Both real and virtual messages contain the time at which service ends and a count of the number of times a packet has entered a switch. The switches are fully connected. An initial message enters each queue upon startup to associate a queue with its switch. This is the purpose of the idmsg which enters the queues in Figure 1. The predictive system parameters are more compactly identified as a triple consisting of Lookahead Window Size (seconds), Tolerance (counter value), and Verification Query Period (seconds) in the form . The effect of these parameters are examined on the system of switches previously described. The simulation was run with the following triples: (5,10,5), (5,10,1), (5,3,5), (400,5,5).
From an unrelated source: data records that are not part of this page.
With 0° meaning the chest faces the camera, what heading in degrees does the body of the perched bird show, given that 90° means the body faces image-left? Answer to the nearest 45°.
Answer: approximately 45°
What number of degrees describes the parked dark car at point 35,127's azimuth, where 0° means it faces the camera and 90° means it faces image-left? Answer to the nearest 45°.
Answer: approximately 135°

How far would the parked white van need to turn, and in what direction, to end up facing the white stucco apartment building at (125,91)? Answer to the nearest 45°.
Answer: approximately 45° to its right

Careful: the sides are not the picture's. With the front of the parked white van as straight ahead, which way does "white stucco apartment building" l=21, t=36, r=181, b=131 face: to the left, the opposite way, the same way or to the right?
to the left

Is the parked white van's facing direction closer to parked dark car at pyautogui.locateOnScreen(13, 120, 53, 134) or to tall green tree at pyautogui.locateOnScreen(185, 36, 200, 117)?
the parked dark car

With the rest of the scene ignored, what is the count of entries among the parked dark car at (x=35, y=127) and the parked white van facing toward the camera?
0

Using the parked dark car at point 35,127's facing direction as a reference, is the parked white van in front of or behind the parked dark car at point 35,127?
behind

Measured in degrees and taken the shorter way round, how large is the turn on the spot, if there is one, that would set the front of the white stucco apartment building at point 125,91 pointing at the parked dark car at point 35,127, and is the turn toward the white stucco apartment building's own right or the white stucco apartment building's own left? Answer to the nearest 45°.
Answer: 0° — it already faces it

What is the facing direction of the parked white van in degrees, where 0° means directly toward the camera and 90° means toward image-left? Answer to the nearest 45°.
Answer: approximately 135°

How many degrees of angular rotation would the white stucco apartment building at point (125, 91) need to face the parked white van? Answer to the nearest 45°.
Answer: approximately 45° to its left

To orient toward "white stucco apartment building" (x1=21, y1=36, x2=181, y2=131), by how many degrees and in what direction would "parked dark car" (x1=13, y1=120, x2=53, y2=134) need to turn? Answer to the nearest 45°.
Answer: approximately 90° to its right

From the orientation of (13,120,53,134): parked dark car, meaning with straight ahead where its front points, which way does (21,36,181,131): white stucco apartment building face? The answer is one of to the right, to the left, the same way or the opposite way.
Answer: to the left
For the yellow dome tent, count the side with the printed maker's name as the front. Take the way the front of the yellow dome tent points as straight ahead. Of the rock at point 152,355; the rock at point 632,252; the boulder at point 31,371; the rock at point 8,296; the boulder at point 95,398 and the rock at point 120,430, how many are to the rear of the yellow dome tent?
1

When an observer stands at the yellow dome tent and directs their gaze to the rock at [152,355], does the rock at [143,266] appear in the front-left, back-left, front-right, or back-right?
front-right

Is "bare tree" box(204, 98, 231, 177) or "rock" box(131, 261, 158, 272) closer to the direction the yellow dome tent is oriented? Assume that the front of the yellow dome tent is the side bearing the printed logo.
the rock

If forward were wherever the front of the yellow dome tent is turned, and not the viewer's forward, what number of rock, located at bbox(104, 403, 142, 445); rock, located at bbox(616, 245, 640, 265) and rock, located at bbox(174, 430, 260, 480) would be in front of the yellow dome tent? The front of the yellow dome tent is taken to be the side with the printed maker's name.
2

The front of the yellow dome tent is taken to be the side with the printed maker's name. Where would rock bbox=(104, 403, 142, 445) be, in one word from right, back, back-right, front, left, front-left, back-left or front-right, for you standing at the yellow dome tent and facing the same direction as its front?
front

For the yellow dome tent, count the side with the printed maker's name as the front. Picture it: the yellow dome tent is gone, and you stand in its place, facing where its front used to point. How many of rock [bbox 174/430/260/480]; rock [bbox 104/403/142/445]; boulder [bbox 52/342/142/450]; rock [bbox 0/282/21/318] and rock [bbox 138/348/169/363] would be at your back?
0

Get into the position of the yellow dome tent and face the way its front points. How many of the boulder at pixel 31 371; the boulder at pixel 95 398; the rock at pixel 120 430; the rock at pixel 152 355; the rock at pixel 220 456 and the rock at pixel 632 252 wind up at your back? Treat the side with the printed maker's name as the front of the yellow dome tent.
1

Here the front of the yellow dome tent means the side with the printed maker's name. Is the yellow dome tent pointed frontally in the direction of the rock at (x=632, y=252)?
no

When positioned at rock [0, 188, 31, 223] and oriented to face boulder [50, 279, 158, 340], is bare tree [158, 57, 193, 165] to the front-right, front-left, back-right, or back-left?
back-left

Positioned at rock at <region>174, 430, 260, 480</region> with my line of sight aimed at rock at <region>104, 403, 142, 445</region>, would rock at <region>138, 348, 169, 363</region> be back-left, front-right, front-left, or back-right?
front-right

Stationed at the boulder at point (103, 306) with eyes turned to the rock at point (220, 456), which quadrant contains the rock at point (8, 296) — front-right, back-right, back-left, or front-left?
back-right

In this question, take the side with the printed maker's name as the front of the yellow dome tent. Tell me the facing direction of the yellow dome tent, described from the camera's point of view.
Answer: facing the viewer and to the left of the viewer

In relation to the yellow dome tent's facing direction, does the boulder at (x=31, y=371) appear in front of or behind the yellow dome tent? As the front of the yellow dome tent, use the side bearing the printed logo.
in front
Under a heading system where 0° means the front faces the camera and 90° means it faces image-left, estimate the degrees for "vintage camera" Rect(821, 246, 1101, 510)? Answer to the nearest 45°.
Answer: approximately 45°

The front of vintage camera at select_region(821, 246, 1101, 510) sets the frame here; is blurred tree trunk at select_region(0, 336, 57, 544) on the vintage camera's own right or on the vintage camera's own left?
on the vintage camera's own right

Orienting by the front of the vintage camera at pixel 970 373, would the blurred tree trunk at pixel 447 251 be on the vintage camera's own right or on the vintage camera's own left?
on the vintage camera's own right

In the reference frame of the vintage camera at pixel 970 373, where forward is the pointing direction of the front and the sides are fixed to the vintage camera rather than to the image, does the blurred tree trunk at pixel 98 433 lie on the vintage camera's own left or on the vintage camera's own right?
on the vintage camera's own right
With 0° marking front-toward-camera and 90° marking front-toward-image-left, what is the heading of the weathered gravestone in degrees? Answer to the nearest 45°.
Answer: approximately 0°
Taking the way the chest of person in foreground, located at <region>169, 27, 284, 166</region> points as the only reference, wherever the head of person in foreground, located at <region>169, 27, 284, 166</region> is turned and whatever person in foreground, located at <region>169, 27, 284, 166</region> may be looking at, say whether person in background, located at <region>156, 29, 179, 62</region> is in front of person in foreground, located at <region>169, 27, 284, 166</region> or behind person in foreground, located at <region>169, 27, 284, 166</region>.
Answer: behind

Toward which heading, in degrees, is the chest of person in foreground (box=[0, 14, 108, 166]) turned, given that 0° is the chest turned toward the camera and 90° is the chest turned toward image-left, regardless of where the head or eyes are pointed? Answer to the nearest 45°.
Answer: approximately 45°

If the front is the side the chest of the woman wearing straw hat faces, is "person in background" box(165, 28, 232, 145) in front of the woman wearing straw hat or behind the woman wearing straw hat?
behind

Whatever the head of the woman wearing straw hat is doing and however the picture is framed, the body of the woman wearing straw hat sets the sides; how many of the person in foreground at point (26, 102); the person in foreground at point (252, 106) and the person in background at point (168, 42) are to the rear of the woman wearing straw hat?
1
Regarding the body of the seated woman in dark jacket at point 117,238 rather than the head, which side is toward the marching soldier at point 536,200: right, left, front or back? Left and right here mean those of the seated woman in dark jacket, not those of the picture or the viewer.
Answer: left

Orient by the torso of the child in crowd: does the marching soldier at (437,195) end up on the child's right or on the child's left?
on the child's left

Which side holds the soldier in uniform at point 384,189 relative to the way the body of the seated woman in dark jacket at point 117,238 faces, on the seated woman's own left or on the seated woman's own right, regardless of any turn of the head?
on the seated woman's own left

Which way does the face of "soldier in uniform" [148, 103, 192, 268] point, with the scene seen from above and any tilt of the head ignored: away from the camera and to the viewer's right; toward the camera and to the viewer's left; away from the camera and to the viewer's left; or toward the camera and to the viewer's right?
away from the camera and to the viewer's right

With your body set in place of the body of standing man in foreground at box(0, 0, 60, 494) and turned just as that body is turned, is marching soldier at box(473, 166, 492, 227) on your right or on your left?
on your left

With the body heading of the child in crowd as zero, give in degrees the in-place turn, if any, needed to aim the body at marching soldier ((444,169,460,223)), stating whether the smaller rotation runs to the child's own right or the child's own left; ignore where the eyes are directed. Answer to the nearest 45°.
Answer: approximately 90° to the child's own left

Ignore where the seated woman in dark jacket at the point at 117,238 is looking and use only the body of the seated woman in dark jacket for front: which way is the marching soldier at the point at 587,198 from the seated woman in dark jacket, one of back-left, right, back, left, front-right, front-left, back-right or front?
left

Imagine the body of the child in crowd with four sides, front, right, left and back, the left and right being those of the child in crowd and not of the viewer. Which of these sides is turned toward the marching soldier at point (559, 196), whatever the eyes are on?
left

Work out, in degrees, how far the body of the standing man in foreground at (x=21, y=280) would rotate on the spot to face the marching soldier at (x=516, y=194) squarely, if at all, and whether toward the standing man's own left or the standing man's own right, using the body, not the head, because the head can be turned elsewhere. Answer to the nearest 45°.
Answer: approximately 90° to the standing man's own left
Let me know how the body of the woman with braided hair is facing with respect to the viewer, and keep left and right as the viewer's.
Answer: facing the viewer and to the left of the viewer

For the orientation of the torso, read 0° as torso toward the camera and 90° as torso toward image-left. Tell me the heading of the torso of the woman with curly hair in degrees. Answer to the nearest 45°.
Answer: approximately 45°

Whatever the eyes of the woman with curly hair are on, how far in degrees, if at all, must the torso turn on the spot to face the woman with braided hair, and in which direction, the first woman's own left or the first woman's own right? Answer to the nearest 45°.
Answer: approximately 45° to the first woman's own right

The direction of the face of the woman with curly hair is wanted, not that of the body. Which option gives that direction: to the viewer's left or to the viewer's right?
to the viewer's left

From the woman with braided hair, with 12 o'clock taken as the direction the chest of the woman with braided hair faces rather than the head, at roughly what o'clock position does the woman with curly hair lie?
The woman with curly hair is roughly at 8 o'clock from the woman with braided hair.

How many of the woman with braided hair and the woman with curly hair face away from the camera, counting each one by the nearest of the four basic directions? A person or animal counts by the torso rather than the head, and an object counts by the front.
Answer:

The graphs which follow show the results for each triple.
The first run parameters were (5, 10, 5). There were no state verification rollbacks although there were some causality induced rollbacks as shown in Figure 2. GVT increased almost instantaneously versus real time; at times the next event far exceeded the look-ahead window. This is the reason for the nearly vertical jumps in the GVT as a function of real-time graph as shown in Figure 2. The state graph for this run is shown in Figure 3.
Figure 2: Rollbacks Due to State Verification Failure (5, 10, 5)
Figure 3: State (5, 10, 5)
In the initial implementation, state verification was performed in the LP immediately after each new message was received. However, the probability that an LP had saved a future state, while processing at its LVT, with the same state save time as the time at which a real message arrived was low. Thus, there was frequently nothing with which to compare the current state in order to perform the state verification. However, it was observed that the predictive system was simulating up to the lookahead window very quickly and spending most of its time holding, during which time it was doing nothing. The implementation was modified so that each entity would perform state verification during its hold time . This design change better utilized the processors and resulted in more accurate alignment between the actual and logical processes.
The results for the (5, 10, 1) run were similar, except that the predictive and actual system comparisons were more frequent because the state verification period had been changed from once every 5 seconds to once every second. Error was measured as the difference in the predicted LP state versus the actual system state. This run showed errors that were greater than those in the first run, great enough to cause state verification rollbacks. The error levels for both runs are shown in Figures 4 and 5. The state graph for this run is shown in Figure 6.
Figure 4: Amount of Error (5, 10, 5)
Figure 5: Amount of Error (5, 10, 1)
Figure 6: State (5, 10, 1)
The next run used (5, 3, 5) parameters. Here we see many more state verification failure rollbacks as shown in Figure 7. This is expected since the tolerance has been reduced from 10 to 3. The cluster of causality rollbacks near the state verification rollbacks was expected. These clusters of causality rollbacks do not appear to significantly reduce the feasibility of the system. The real-time versus GVT plot as shown in Figure 7 shows much larger jumps as the LPs were held back due to rollbacks. The entities had a larger variance in their hold times than the (5, 10, 5) run. The state graph for this run is shown if Figure 8.
Figure 7: Rollbacks Due to State Verification Failure (5, 3, 5)
Figure 8: State (5, 3, 5)
A (400, 5, 5) run showed the GVT jump quickly to 400 and then gradually increase as the sliding lookahead window maintained a 400 time unit lead as shown in Figure 9. The LP hold times were shorter here than an any previous run. The state graph for this run is shown in Figure 10.
Figure 9: Rollbacks Due to State Verification Failure (400, 5, 5)
Figure 10: State (400, 5, 5)
This set of results is interesting because it shows the system to be stable with the introduction of state verification rollbacks. The overhead introduced by these rollbacks did not greatly impact the performance, because as previously shown in the GVT versus time graphs, Figures 2, 7 and 9, the system was always able to predict up to its lookahead time very quickly.